TASK DIRECTIONS: No line of the records may be dropped; print them all again exactly.
(Beginning of DATASET RECORDS)
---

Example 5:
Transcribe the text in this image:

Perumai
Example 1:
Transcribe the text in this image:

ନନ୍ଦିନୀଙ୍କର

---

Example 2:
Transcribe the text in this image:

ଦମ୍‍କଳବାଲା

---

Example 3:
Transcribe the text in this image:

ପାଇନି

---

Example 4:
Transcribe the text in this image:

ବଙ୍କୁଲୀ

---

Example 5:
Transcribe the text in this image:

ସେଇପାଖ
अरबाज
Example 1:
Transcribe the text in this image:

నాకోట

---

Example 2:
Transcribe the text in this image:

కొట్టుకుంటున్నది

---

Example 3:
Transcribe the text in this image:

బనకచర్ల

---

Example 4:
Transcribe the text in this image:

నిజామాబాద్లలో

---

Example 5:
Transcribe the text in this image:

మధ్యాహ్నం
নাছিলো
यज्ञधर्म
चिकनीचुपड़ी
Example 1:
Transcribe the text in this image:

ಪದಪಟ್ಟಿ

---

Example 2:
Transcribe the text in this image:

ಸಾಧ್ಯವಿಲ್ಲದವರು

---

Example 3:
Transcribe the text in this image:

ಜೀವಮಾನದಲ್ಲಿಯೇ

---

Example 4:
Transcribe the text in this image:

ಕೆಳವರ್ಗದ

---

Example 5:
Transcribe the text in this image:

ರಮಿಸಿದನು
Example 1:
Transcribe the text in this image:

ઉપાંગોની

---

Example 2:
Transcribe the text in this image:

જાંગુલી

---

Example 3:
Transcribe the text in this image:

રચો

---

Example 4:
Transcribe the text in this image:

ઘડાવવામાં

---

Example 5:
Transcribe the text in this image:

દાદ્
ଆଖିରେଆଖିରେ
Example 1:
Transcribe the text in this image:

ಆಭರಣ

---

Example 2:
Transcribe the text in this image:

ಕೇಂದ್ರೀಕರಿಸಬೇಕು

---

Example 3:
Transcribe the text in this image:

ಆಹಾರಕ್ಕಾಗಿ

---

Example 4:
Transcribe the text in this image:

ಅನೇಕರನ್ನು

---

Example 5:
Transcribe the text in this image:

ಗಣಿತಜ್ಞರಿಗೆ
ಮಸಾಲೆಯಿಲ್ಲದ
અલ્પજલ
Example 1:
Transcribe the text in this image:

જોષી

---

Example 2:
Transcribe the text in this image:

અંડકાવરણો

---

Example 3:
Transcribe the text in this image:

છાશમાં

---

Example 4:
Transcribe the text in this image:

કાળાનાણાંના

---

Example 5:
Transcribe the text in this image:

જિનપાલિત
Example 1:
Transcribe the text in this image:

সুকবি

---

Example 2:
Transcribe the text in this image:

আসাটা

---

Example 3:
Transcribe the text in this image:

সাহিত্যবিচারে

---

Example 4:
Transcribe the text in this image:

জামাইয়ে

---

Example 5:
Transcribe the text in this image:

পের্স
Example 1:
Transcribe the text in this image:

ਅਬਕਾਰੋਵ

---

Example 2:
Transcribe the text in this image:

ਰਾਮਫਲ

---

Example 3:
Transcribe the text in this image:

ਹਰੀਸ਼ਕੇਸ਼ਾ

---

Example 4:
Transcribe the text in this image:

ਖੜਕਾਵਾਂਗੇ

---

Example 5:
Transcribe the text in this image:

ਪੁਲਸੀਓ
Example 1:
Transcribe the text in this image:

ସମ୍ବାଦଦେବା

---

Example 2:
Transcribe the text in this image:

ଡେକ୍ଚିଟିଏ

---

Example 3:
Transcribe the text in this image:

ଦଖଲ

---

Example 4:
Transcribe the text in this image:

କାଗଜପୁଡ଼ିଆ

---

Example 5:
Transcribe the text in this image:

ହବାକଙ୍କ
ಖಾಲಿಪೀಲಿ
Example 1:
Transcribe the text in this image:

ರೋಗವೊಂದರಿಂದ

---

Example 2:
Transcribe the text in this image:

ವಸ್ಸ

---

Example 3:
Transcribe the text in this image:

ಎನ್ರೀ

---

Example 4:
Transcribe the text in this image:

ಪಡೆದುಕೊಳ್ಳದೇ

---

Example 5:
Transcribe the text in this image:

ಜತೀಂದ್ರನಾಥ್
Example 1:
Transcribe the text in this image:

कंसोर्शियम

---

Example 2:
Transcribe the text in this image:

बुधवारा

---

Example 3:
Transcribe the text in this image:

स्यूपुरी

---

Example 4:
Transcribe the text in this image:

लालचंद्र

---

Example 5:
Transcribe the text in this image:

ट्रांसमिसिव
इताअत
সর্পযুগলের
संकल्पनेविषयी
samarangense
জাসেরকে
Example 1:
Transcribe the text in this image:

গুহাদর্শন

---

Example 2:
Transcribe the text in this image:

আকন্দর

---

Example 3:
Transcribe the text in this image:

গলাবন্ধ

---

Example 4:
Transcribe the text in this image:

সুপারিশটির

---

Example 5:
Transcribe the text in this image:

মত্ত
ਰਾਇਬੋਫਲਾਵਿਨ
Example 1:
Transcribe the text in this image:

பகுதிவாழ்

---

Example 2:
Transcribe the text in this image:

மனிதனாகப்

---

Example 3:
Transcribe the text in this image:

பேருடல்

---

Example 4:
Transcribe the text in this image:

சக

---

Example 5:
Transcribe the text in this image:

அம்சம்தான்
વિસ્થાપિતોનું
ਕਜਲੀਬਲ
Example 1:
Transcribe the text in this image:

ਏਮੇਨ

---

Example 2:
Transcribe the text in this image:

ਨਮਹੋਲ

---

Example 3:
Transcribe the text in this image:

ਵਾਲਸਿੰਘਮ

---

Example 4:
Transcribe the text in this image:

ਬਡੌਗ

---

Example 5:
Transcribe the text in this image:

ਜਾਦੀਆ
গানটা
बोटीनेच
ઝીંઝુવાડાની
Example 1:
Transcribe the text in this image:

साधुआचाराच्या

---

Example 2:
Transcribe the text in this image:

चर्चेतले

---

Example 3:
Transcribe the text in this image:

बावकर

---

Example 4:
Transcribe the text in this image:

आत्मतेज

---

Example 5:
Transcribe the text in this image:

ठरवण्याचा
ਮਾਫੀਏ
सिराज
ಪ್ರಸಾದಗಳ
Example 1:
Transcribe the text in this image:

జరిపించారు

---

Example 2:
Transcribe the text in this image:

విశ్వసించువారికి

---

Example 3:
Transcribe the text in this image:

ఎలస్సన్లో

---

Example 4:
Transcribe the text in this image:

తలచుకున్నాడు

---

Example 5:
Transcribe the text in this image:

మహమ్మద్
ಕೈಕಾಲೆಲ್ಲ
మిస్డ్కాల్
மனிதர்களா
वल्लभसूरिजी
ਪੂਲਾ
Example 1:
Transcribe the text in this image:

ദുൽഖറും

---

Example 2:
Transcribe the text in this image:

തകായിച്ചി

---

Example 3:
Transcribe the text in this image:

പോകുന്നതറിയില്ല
(End of DATASET RECORDS)
EXERCISE SOLUTION:
---

Example 5:
Transcribe the text in this image:

Perumai
Example 1:
Transcribe the text in this image:

ନନ୍ଦିନୀଙ୍କର

---

Example 2:
Transcribe the text in this image:

ଦମ୍‍କଳବାଲା

---

Example 3:
Transcribe the text in this image:

ପାଇନି

---

Example 4:
Transcribe the text in this image:

ବଙ୍କୁଲୀ

---

Example 5:
Transcribe the text in this image:

ସେଇପାଖ
अरबाज
Example 1:
Transcribe the text in this image:

నాకోట

---

Example 2:
Transcribe the text in this image:

కొట్టుకుంటున్నది

---

Example 3:
Transcribe the text in this image:

బనకచర్ల

---

Example 4:
Transcribe the text in this image:

నిజామాబాద్లలో

---

Example 5:
Transcribe the text in this image:

మధ్యాహ్నం
নাছিলো
यज्ञधर्म
चिकनीचुपड़ी
Example 1:
Transcribe the text in this image:

ಪದಪಟ್ಟಿ

---

Example 2:
Transcribe the text in this image:

ಸಾಧ್ಯವಿಲ್ಲದವರು

---

Example 3:
Transcribe the text in this image:

ಜೀವಮಾನದಲ್ಲಿಯೇ

---

Example 4:
Transcribe the text in this image:

ಕೆಳವರ್ಗದ

---

Example 5:
Transcribe the text in this image:

ರಮಿಸಿದನು
Example 1:
Transcribe the text in this image:

ઉપાંગોની

---

Example 2:
Transcribe the text in this image:

જાંગુલી

---

Example 3:
Transcribe the text in this image:

રચો

---

Example 4:
Transcribe the text in this image:

ઘડાવવામાં

---

Example 5:
Transcribe the text in this image:

દાદ્
ଆଖିରେଆଖିରେ
Example 1:
Transcribe the text in this image:

ಆಭರಣ

---

Example 2:
Transcribe the text in this image:

ಕೇಂದ್ರೀಕರಿಸಬೇಕು

---

Example 3:
Transcribe the text in this image:

ಆಹಾರಕ್ಕಾಗಿ

---

Example 4:
Transcribe the text in this image:

ಅನೇಕರನ್ನು

---

Example 5:
Transcribe the text in this image:

ಗಣಿತಜ್ಞರಿಗೆ
ಮಸಾಲೆಯಿಲ್ಲದ
અલ્પજલ
Example 1:
Transcribe the text in this image:

જોષી

---

Example 2:
Transcribe the text in this image:

અંડકાવરણો

---

Example 3:
Transcribe the text in this image:

છાશમાં

---

Example 4:
Transcribe the text in this image:

કાળાનાણાંના

---

Example 5:
Transcribe the text in this image:

જિનપાલિત
Example 1:
Transcribe the text in this image:

সুকবি

---

Example 2:
Transcribe the text in this image:

আসাটা

---

Example 3:
Transcribe the text in this image:

সাহিত্যবিচারে

---

Example 4:
Transcribe the text in this image:

জামাইয়ে

---

Example 5:
Transcribe the text in this image:

পের্স
Example 1:
Transcribe the text in this image:

ਅਬਕਾਰੋਵ

---

Example 2:
Transcribe the text in this image:

ਰਾਮਫਲ

---

Example 3:
Transcribe the text in this image:

ਹਰੀਸ਼ਕੇਸ਼ਾ

---

Example 4:
Transcribe the text in this image:

ਖੜਕਾਵਾਂਗੇ

---

Example 5:
Transcribe the text in this image:

ਪੁਲਸੀਓ
Example 1:
Transcribe the text in this image:

ସମ୍ବାଦଦେବା

---

Example 2:
Transcribe the text in this image:

ଡେକ୍ଚିଟିଏ

---

Example 3:
Transcribe the text in this image:

ଦଖଲ

---

Example 4:
Transcribe the text in this image:

କାଗଜପୁଡ଼ିଆ

---

Example 5:
Transcribe the text in this image:

ହବାକଙ୍କ
ಖಾಲಿಪೀಲಿ
Example 1:
Transcribe the text in this image:

ರೋಗವೊಂದರಿಂದ

---

Example 2:
Transcribe the text in this image:

ವಸ್ಸ

---

Example 3:
Transcribe the text in this image:

ಎನ್ರೀ

---

Example 4:
Transcribe the text in this image:

ಪಡೆದುಕೊಳ್ಳದೇ

---

Example 5:
Transcribe the text in this image:

ಜತೀಂದ್ರನಾಥ್
Example 1:
Transcribe the text in this image:

कंसोर्शियम

---

Example 2:
Transcribe the text in this image:

बुधवारा

---

Example 3:
Transcribe the text in this image:

स्यूपुरी

---

Example 4:
Transcribe the text in this image:

लालचंद्र

---

Example 5:
Transcribe the text in this image:

ट्रांसमिसिव
इताअत
সর্পযুগলের
संकल्पनेविषयी
samarangense
জাসেরকে
Example 1:
Transcribe the text in this image:

গুহাদর্শন

---

Example 2:
Transcribe the text in this image:

আকন্দর

---

Example 3:
Transcribe the text in this image:

গলাবন্ধ

---

Example 4:
Transcribe the text in this image:

সুপারিশটির

---

Example 5:
Transcribe the text in this image:

মত্ত
ਰਾਇਬੋਫਲਾਵਿਨ
Example 1:
Transcribe the text in this image:

பகுதிவாழ்

---

Example 2:
Transcribe the text in this image:

மனிதனாகப்

---

Example 3:
Transcribe the text in this image:

பேருடல்

---

Example 4:
Transcribe the text in this image:

சக

---

Example 5:
Transcribe the text in this image:

அம்சம்தான்
વિસ્થાપિતોનું
ਕਜਲੀਬਲ
Example 1:
Transcribe the text in this image:

ਏਮੇਨ

---

Example 2:
Transcribe the text in this image:

ਨਮਹੋਲ

---

Example 3:
Transcribe the text in this image:

ਵਾਲਸਿੰਘਮ

---

Example 4:
Transcribe the text in this image:

ਬਡੌਗ

---

Example 5:
Transcribe the text in this image:

ਜਾਦੀਆ
গানটা
बोटीनेच
ઝીંઝુવાડાની
Example 1:
Transcribe the text in this image:

साधुआचाराच्या

---

Example 2:
Transcribe the text in this image:

चर्चेतले

---

Example 3:
Transcribe the text in this image:

बावकर

---

Example 4:
Transcribe the text in this image:

आत्मतेज

---

Example 5:
Transcribe the text in this image:

ठरवण्याचा
ਮਾਫੀਏ
सिराज
ಪ್ರಸಾದಗಳ
Example 1:
Transcribe the text in this image:

జరిపించారు

---

Example 2:
Transcribe the text in this image:

విశ్వసించువారికి

---

Example 3:
Transcribe the text in this image:

ఎలస్సన్లో

---

Example 4:
Transcribe the text in this image:

తలచుకున్నాడు

---

Example 5:
Transcribe the text in this image:

మహమ్మద్
ಕೈಕಾಲೆಲ್ಲ
మిస్డ్కాల్
மனிதர்களா
वल्लभसूरिजी
ਪੂਲਾ
Example 1:
Transcribe the text in this image:

ദുൽഖറും

---

Example 2:
Transcribe the text in this image:

തകായിച്ചി

---

Example 3:
Transcribe the text in this image:

പോകുന്നതറിയില്ല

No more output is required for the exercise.